That ashen, pasty, chalkiness you mention is often the function of mis-using titanium, which is about as opaque as oil paint ever gets. I think a lot of people painting don't even know this difference in the properties of whites.

As for questioning whether admixtures of other materials or pigments would obviate a "natural" brittleness of zinc white, that would be a possibility. Think of asphalt as a metaphor for paint. The tar is the "vehicle", the gravel is the "pigment". If zinc white results in a "naturally brittle" paint film (I doubt that) it would be owing to a chemical reaction between the pigment stuff and the vehicle. It could make certain grades or methods of manufacturing zinc oxide suspect. "Cutting" the zinc content would reduce such a reaction. Possible example would be Weber's "Permalba" which is a zinc mix first marketed in the early 1920's. If it were not reasonably archival, 80+ years is plenty long to determine that. I have several paintings pushing 70 painted with Permalba that are not cracking.

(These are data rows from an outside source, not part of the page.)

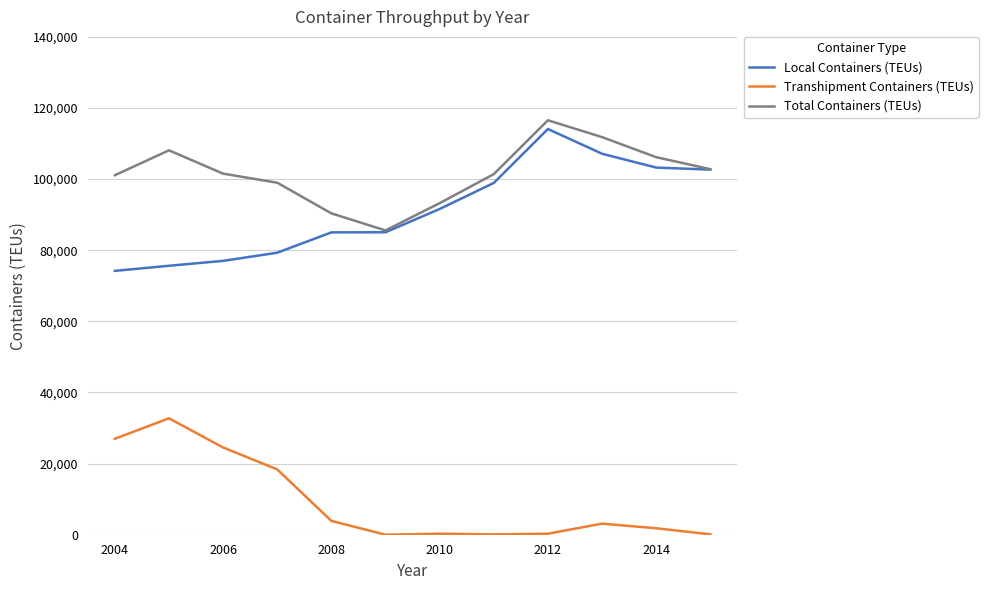

What is the maximum value for Total Containers (TEUs)?

116551.0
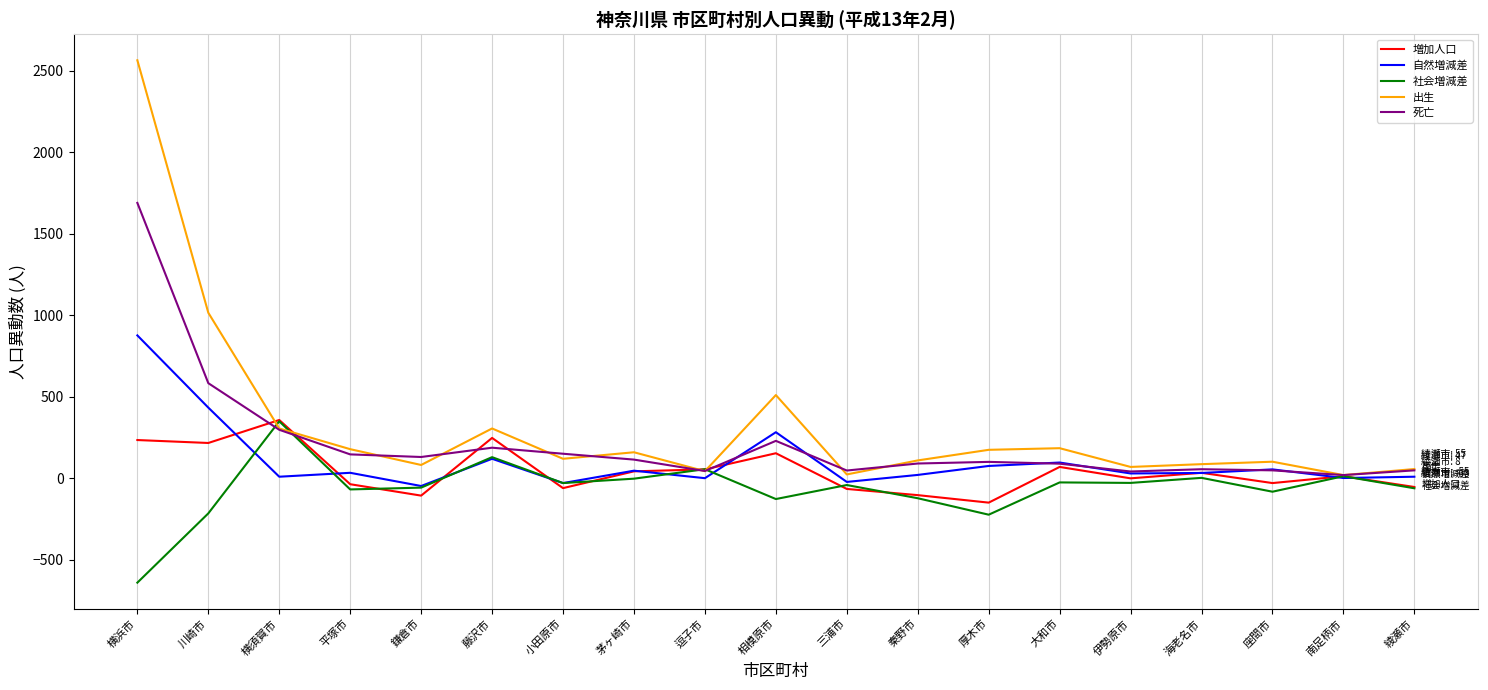

Between 藤沢市 and 南足柄市, which series saw the biggest shift?

出生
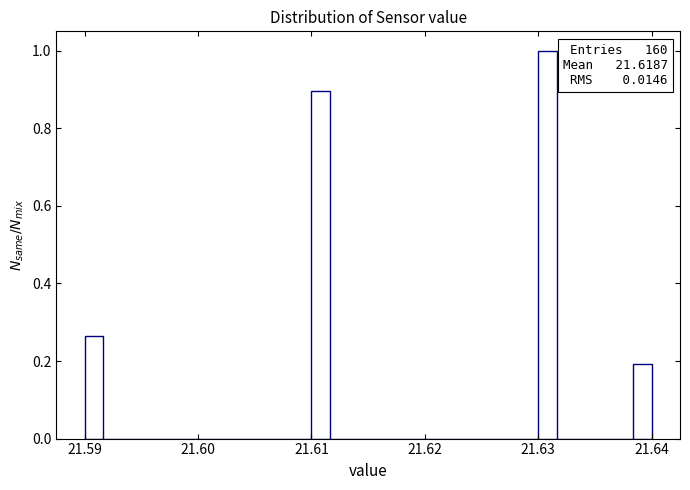

Read against the x-axis, roughly where is the centre of the tallest bar?

21.631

As for the Pre-Raphs, it's my understanding they liked to paint wet-in-wet, full color into a layer of zinc white . . . did the methodology circumvent the "nature" of zinc to crack . . . ?? I'll have to do a little reading, but my impression is the Raphs, like most painters, used a variety of substrates. Of course a rigid support will lessen the possibility of brittle films cracking due to movement in any case, and eventually, ALL oil paint films will be brittle as glass.

The article makes it sound as if there are no variables, nor mitigating circumstances. There is no material that cannot be mis-used to failure, just as there is no material that can safely be identified in all its manifestations of quality and sources generically. Quoth the maven, "What's the score?"